Анетта вовсе не стремилась за ними шпионить и, со своей стороны, старалась передвигаться как можно тише, чтобы те, внизу, не догадывались, чем она занята, хотя она понимала, что все равно мешает им, мешает с самого первого дня, что ее присутствие они воспринимают в штыки и никогда с ним не смирятся. Эрик, от природы нешумливый и как будто с раннего детства привыкший занимать как можно меньше места, ничуть не хуже ее разбирался в тонкостях заветов этой своеобразной религии молчания. Анетте хотелось верить, что те, нижние, в конце концов потеряют бдительность и забудут о них, пока в один прекрасный день не окажется, что они оба, женщина и ребенок, уже стали частью окружающего пейзажа, пустили корни в здешней почве, так что их уже не получится просто взять и вышвырнуть отсюда в никуда, в вязкую трясину отвратительных городков, где увядшие раньше времени матери снимают убогое жилье и в одиночку растят своих детей.
Страх, издавна поселившийся в сердце Анетты, никуда не девался и заставлял ее постоянно быть начеку, тем более во Фридьере, где ко всему надо было приспосабливаться. Ее пугали ночные шумы, ничего похожего на которые прежде ей слышать не доводилось. Она привыкла жить в тесных, скудно обставленных комнатенках, сначала — с отцом и матерью в узком домишке, втиснутом между другими такими же домишками, сразу за порогом которых начиналась улица; потом, позже, с Дидье, а еще позже с Эриком — в скромных типовых квартирках, не таящих ровным счетом никакой тайны. В ночных шумах не было ничего от нормального мира, мира живых. Они были связаны с какими-то иными силами, которые умело прятались — а во Фридьере особенно — за внешней оболочкой самых обыкновенных вещей.

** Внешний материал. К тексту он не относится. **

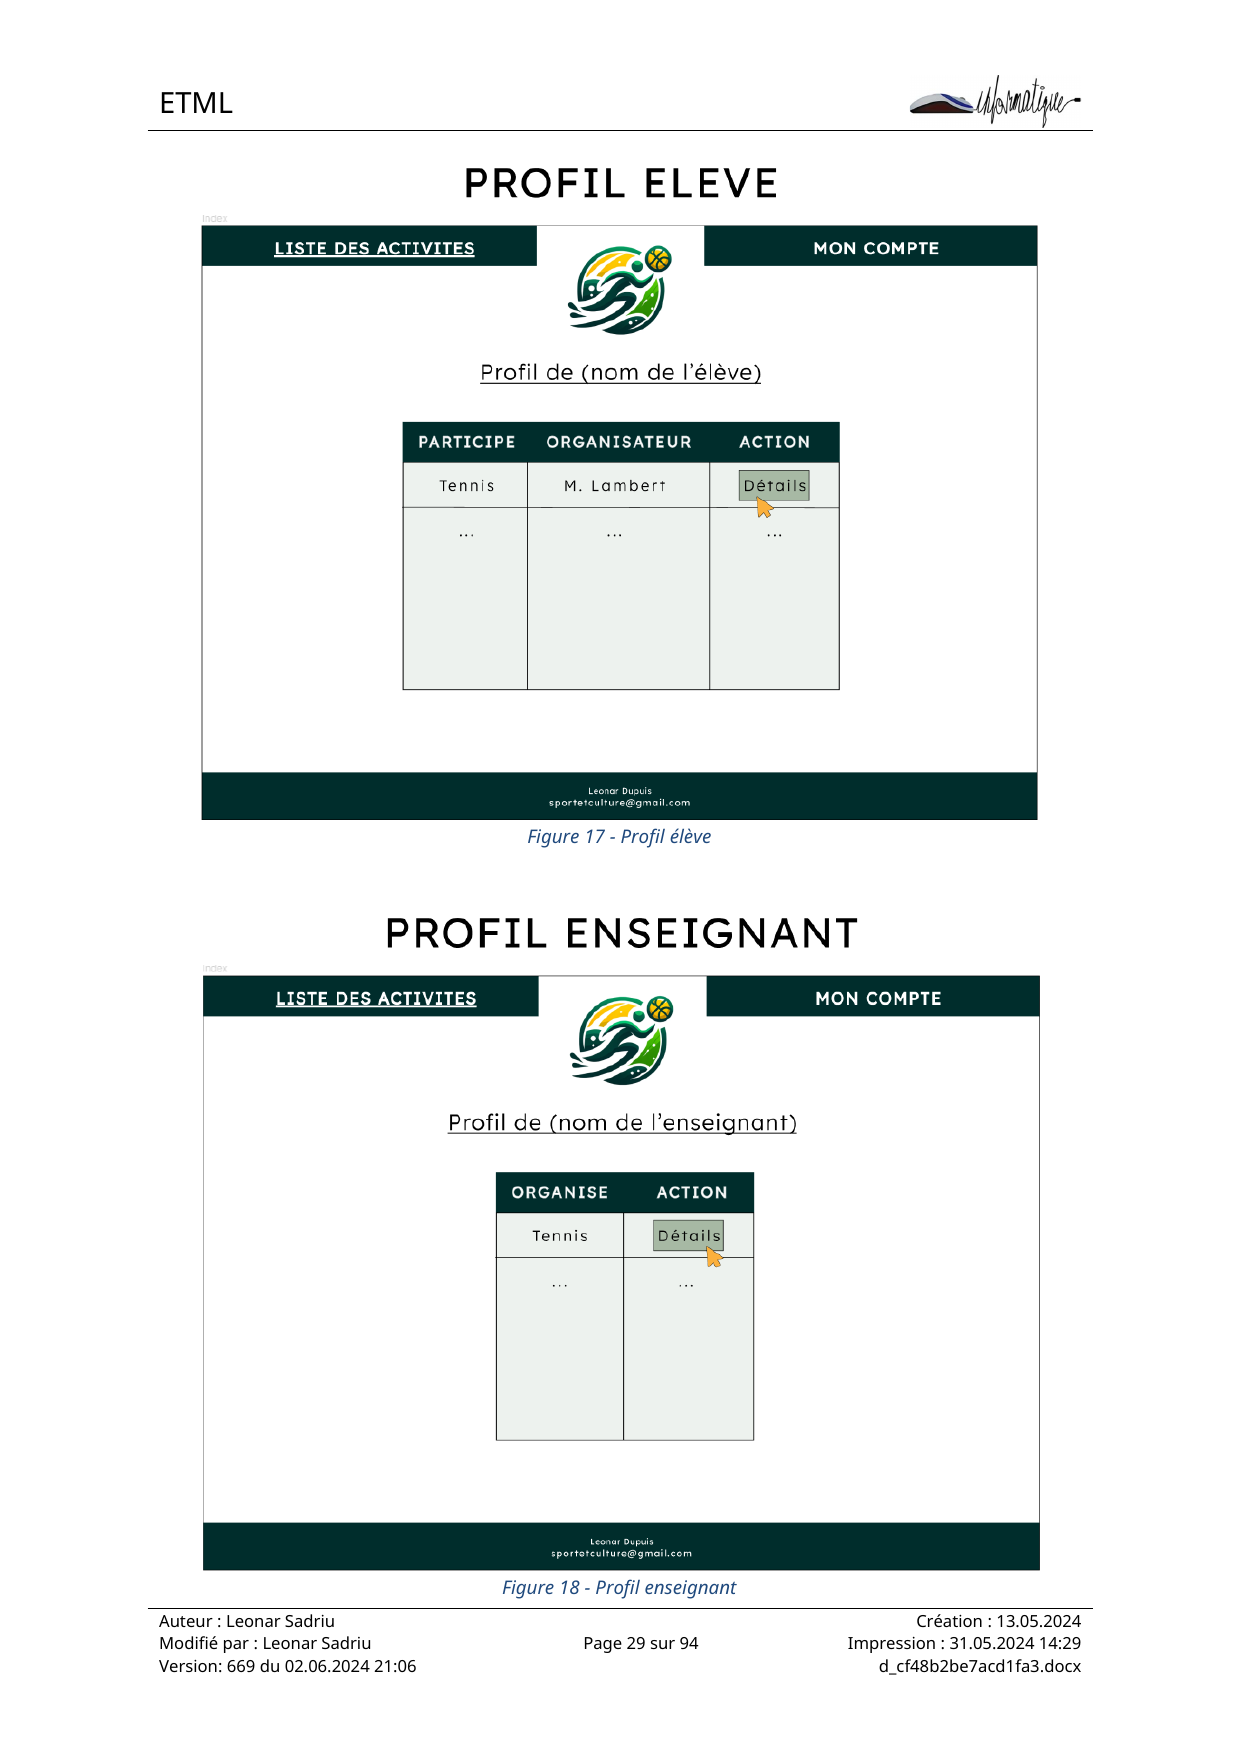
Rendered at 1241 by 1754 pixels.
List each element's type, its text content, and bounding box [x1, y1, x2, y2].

text Figure 17 - Profil élève [148, 823, 1092, 849]
picture [197, 159, 1043, 824]
text Figure 18 - Profil enseignant [148, 1574, 1092, 1600]
picture [197, 898, 1043, 1575]
picture [909, 75, 1082, 128]
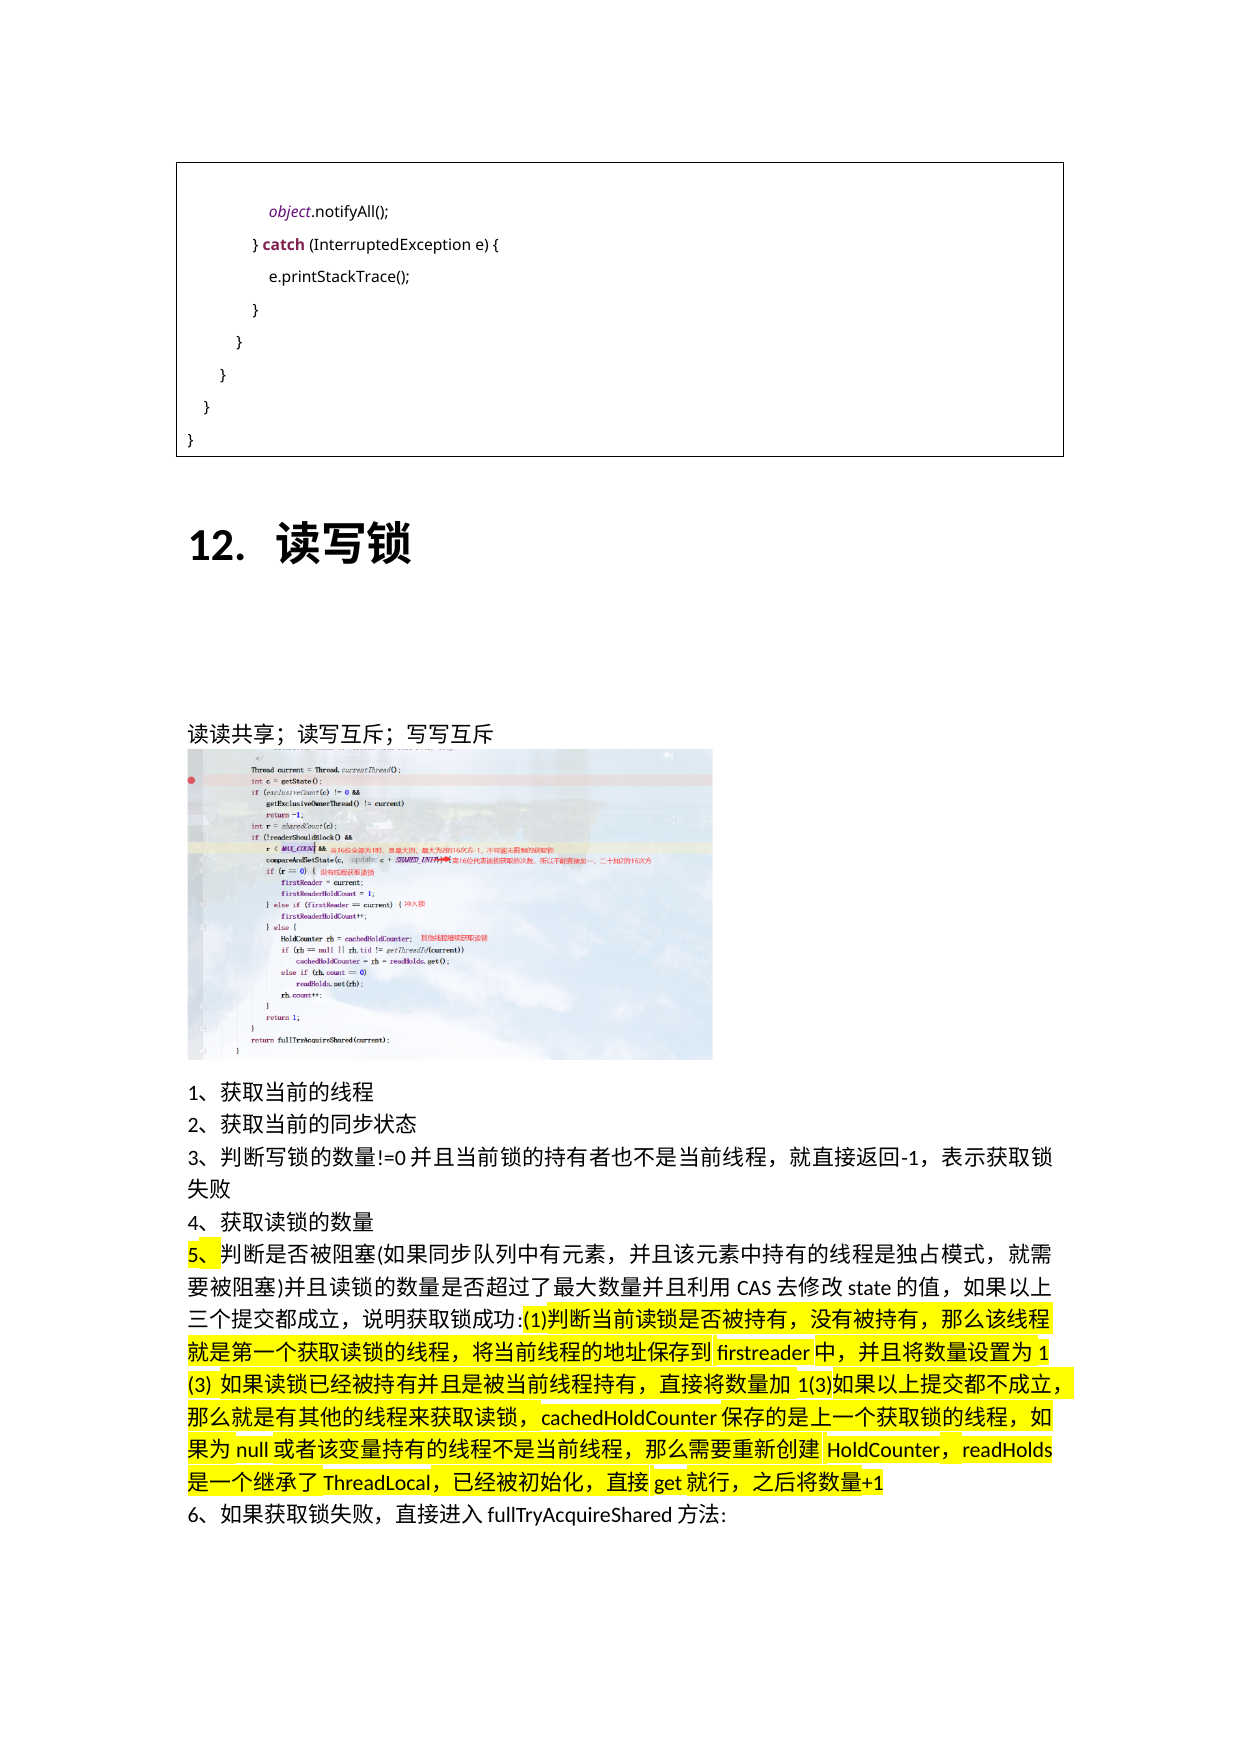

Дневной свет, даже зимний, неласковый, все же держал на расстоянии все то, что с приближением темноты захватывало власть над людьми и предметами.
Анетта подолгу размышляла и поняла: в этом доме, в его нижних комнатах — летом, когда открывали окна, она видела краем глаза заставленные громоздкой полированной мебелью помещения, — рождались и умирали мужчины и женщины. В тех кроватях, в которых спали дядья и в которых им, возможно, предстояло умереть — они надеялись, что это случится во сне, ибо наотрез отказывались мириться даже с мыслью о больнице, где стариков держат кучей, как овец в загоне, и мучают медициной, — в этих высоких кроватях скончалось не одно поколение людей родной им крови. Анетта чувствовала их незримое присутствие, от которого по всему дому словно пробегала дрожь. За тонкой перегородкой спальни разверзалась чердачная пропасть, а под чердаком располагался коровник — с наступлением темноты он, пусть и скудно освещенный, уже не принадлежал знакомому миру и словно обрушивался в черноту мрака.
Нет, она не боялась по-настоящему, даже в самом начале. Дом, построенный из камня и дерева, служил надежным убежищем, давал защиту, и не только благодаря Полю. Дом не желал ей зла, хотя у него бывали перепады настроения и он любил поговорить в темноте; зато в нем было тепло. А мертвецы… Что ж мертвецы, они ведь не кусаются. Их имена, выбитые на могильных плитах, Анетта узнала, когда по осени ходила на кладбище. Там было несколько Эжени и Жозефов, Мари и Жанн, а еще — Альфонс, Прадье, Дюриф и Ронжье. На кладбище они пришли вместе с Полем, который утверждал, что не застал в живых никого из покойных родственников, за исключением деда и бабки со стороны матери, родителей его дядек, о которых у него сохранились самые смутные воспоминания: высохшие старичок и старушка, склоненные над тарелкой супа. Во Фридьере почитали мертвых; на День Всех Святых каждый имел право на хризантему, так что они могли покоиться с миром. Пожалуй, порой мелькало у Анетты, им действительно гораздо спокойнее, чем живым, — не надо ни с кем драться, не надо никому ничего доказывать. Не то что Николь, вынужденной защищать свою территорию и свою роль в жизни брата.